◆ **REQUEST**
Find every line in the items below that contains the word "جوارب" and copy each of those lines. Matching is case-sensitive.

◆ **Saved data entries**
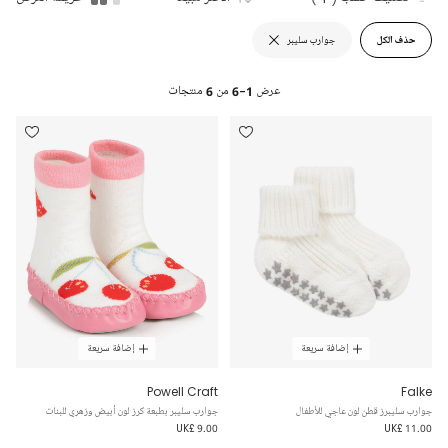
حذف الكل
جوارب سليبر
عرض
1-6
من
6
منتجات
إضافة سريعة
إضافة سريعة
Powell Craft
Falke
جوارب سليبرز قطن لون عاجي للأطفال
جوارب سليبر بطبعة كرز لون أبيض وزهري للبنات
UK£ 9.00
UK£ 11.00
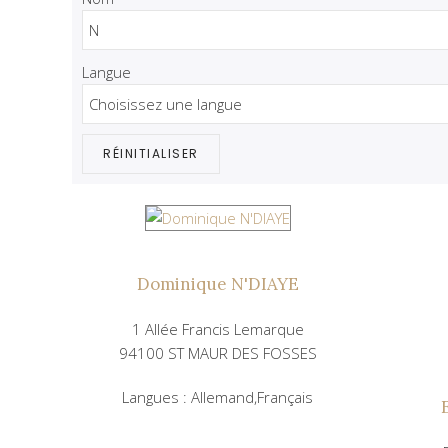
Langue
RÉINITIALISER
Dominique N'DIAYE
1 Allée Francis Lemarque
94100 ST MAUR DES FOSSES
Langues : Allemand,Français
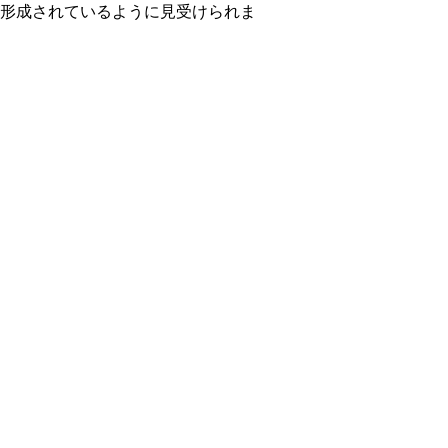
形成されているように見受けられま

◆ **WRITTEN ANSWER**
جوارب سليبر
جوارب سليبرز قطن لون عاجي للأطفال
جوارب سليبر بطبعة كرز لون أبيض وزهري للبنات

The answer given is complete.